720.10 Annual Inventory
Modified on: Wed, Mar 26 2025 11:14 AMDepartments with resale inventories shall conduct a yearly inventory for financial statement reporting purposes in order to provide consistency from year to year in recording, valuation, and reporting of inventories. Adherence to these procedures will help ensure that each inventory will be properly conducted, valued, and reported.
The inventory shall be conducted as close to June 30th fiscal year‐end as possible.
If possible, the area where the inventory is to be conducted shall be closed during the actual inventory.
The departments shall notify anyone who may use products being inventoried.
Once the inventory dates have been decided upon, two‐person inventory counting teams shall be established. Persons who participate in the inventory count should not also have continuing regular responsibility for that inventory.
At least 30 days prior to the actual inventory, the inventory supervisor shall notify the controller, in writing, of the locations and times of the planned inventory. The inventory supervisor should also:
- prepare the inventory count sheets to be used,
- categorize the inventory by physical location or by major classification, and
- schedule the two‐person inventory teams.
The inventory supervisor shall prepare the final inventory report, which shall reflect the inventory as of June 30th.

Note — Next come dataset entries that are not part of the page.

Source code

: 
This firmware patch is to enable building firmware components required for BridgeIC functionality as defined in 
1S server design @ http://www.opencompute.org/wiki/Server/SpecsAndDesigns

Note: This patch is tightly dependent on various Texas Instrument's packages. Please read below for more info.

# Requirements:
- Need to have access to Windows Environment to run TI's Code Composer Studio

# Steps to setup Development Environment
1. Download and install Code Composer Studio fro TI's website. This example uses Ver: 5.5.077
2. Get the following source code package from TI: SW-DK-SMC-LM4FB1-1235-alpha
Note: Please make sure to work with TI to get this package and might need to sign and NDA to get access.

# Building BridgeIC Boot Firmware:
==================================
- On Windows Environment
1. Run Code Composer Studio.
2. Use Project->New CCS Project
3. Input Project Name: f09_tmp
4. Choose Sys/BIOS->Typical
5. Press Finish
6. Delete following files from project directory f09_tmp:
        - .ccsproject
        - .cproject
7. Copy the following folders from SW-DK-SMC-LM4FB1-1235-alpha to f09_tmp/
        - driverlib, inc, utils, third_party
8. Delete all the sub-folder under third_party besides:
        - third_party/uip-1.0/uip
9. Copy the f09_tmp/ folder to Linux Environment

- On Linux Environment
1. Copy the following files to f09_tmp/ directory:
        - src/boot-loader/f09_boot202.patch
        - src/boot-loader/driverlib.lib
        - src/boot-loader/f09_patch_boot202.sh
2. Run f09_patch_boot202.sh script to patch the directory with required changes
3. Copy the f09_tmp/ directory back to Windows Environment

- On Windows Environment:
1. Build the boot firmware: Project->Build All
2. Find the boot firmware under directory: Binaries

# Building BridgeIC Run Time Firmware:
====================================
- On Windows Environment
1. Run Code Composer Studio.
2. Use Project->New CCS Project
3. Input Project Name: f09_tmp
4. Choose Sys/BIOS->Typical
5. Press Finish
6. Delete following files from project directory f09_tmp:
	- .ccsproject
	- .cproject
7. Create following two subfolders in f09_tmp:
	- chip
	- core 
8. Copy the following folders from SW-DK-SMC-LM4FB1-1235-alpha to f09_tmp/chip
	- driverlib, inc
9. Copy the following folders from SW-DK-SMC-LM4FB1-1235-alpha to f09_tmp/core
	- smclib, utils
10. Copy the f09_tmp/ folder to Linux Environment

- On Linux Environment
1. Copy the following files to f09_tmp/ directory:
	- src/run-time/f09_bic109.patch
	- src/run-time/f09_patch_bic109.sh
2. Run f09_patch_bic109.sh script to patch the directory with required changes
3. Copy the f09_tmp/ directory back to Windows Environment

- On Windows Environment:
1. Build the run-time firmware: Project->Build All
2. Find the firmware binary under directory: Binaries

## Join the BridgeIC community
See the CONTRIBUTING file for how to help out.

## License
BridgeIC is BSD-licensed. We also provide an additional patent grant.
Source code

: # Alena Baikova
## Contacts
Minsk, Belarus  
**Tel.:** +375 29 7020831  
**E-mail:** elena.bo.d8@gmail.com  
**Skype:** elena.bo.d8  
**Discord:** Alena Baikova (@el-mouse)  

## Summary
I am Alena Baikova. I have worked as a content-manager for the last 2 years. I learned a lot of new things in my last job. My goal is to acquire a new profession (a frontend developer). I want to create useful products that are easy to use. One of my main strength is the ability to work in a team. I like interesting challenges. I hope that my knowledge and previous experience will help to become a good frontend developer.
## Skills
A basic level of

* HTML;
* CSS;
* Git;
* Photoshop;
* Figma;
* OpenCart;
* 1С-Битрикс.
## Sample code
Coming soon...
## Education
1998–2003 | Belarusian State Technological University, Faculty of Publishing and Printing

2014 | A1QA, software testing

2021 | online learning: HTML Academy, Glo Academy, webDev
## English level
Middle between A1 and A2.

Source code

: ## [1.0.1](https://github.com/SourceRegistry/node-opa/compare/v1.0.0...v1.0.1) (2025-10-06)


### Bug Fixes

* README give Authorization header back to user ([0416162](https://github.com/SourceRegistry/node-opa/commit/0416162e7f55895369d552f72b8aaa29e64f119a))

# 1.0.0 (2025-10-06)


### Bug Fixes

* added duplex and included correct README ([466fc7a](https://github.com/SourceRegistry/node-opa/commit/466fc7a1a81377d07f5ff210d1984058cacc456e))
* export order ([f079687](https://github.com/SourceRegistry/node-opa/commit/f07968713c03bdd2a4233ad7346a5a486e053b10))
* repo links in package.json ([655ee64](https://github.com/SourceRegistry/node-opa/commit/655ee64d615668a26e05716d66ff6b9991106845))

The final report will take into account adjustments for:
- Additions to the inventory (at cost) for goods received since the inventory was conducted, but prior to June 30th, and
- Deletions from the inventory (at cost) for sales and use of goods since the inventory was conducted, but prior to June 30th.
The final report will reflect the:
- general types or categories of goods inventoried
- costs of each category
- method used to value the inventory if not the lower of cost or the market value
- total inventory value
The final inventory report should be prepared by the inventory supervisor and approved by the department head. Copies shall be sent to controller by the established deadline. The report will be used to adjust financial records to reflect an accurate valuation of inventory. The inventory count sheets should be retained by the department for three fiscal years then may be destroyed.
All inventories are subject to audit at any time by either internal or external auditors. Adherence to established inventory procedures and guidelines is necessary to ensure accurate financial reporting.